# FireAnt in Fiberglass



## Wingshooter (Dec 24, 2009)

I have been doing a little casting with some Rigid Castings Resins and thought I would try one with fiberglass. This is off the shelf from Lowes cheapest stuff I could find. I know the casting resins are tougher I beat on one of them with a hammer. But this thing just feels good.


----------



## Charles (Aug 26, 2010)

Pardon me for saying so, but that is one ugly sucker! Don't get me wrong ... the shape is great. But that sort of translucent diarrhea brown looks nasty. Having said that, I believe in functionality over prettiness. Bottom line ... I think its great! So how did you cast it? What sort of mould did you use? How did you form the mould? Did you put any fiber in the casting for strength?

Cheers ..... Charles


----------



## bj000 (Jul 21, 2011)

charles that is effing hilarious./


----------



## shawnr5 (Feb 16, 2011)

You should cast an 'Army Ant' in camouflage.


----------



## Wingshooter (Dec 24, 2009)

Charles said:


> Pardon me for saying so, but that is one ugly sucker! Don't get me wrong ... the shape is great. But that sort of translucent diarrhea brown looks nasty. Having said that, I believe in functionality over prettiness.
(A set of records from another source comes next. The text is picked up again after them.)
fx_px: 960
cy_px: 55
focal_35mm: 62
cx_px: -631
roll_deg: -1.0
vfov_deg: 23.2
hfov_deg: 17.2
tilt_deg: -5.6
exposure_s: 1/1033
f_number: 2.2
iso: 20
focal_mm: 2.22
Bottom line ... I think its great! So how did you cast it? What sort of mould did you use? How did you form the mould? Did you put any fiber in the casting for strength?
> 
> Cheers ..... Charles


I know exactly what your saying If I happen to drop it my back yard I am going to look real close just in case my dag has been here.
I used a urethane rubber to make a two part mold using one of my maple FireAnts for a pattern. I am making a few out of the casting resin but this ugly little sucker just feels and shoots so good I may have to paint it.


----------



## Wingshooter (Dec 24, 2009)

shawnr5 said:


> You should cast an 'Army Ant' in camouflage.
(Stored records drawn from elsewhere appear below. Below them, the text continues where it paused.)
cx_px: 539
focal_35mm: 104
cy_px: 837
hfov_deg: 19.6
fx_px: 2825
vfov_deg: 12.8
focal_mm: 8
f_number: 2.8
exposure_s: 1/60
Now that is an excellent idea. Maybe I can keep Charles from making fun of it.


----------



## bj000 (Jul 21, 2011)

can you dye the resin before you cast it?
a black resin would be great.


----------



## e~shot (Jun 3, 2010)

Looks cool Roger


----------



## Cake Bandit (Sep 1, 2011)

bj000 said:


> can you dye the resin before you cast it?
> a black resin would be great.


I've seen some crazy dice with really cool patterns. I'm sure you'd have to find a stronger plastic than dice plastic though.

The nerd in me kinda' wants to see it happen.


----------



## Ordie69 (Aug 25, 2011)

I was thinking about trying a resin, but have been enamored with bending steel frames of late. Good work.


----------



## shawnr5 (Feb 16, 2011)

Maybe you should call this one the "Dung Beetle."


----------



## Charles (Aug 26, 2010)

Now, now .... I was NOT making fun of it!!! In the local plastic shop, they have a variety of casting resins, some of which are black. As I recall, they also have some clear with dyes that you can add. Just one more thing on my list of things to try ....

Cheers ..... Charles


----------



## NaturalFork (Jan 21, 2010)

Awesomeness!


----------



## AZshooter (May 1, 2011)

I like the idea of having successful designs cast in a more functional durable material...I had an idea to have slingshots cast in a plastic much like the recycled plastic like cutting boars are made of ...old recycled milk carton plastic?...I imagine this would require a more expensive, sophisticated injection mold, though...Your project is more practical and easier on the pocketbook.


----------



## Cake Bandit (Sep 1, 2011)

I think it depends on the type of plastics you are using. I've been looking into doing casting, but really don't have the workspace I'd need to really do anything with it.

I suppose now's a good time to start reading up on that too.


----------



## curmudgeon (Jun 11, 2011)

I like it, but black would be a better color.


----------



## torsten (Feb 9, 2010)

Unusual and interesting!
All in all i like this shooter!!

Best regards
Torsten


----------



## Beanflip (Sep 11, 2010)

Let's call it Butterscotch.


----------



## Beanflip (Sep 11, 2010)

Oops, Butter Rum. Like a lifesaver.


----------



## flippinout (Jul 16, 2010)

Very cool! How much does it weigh? Could you add mass somehow?

I have one of these and it is a good shooter! Heavy would make it even better.


----------



## Wingshooter (Dec 24, 2009)

flippinout said:


> Very cool! How much does it weigh? Could you add mass somehow?
> 
> I have one of these and it is a good shooter! Heavy would make it even better.


The wood FireAnt is 2 1/2 oz where this one in fiberglass is 5 1/4 oz. and the one I cast in resin is 4 1/2 oz. I have been casting all weekemd because I read the shelf life of the casting resin is pretty short so I just used it up. I have a bunch of slingshots to get finished now. Here is a picture of the fiberglass one and the resin one. The fiberglass one is on the left.


----------



## bkcooler (Jul 23, 2011)

One in clear resin would be awesome.
polycarbonate, Lexan as such.


----------



## Beanflip (Sep 11, 2010)

I like the design very much. I may look into one in the future.


----------



## marcus sr (Jun 5, 2011)

shawnr5 said:


> Maybe you should call this one the "Dung Beetle."


ROFL


----------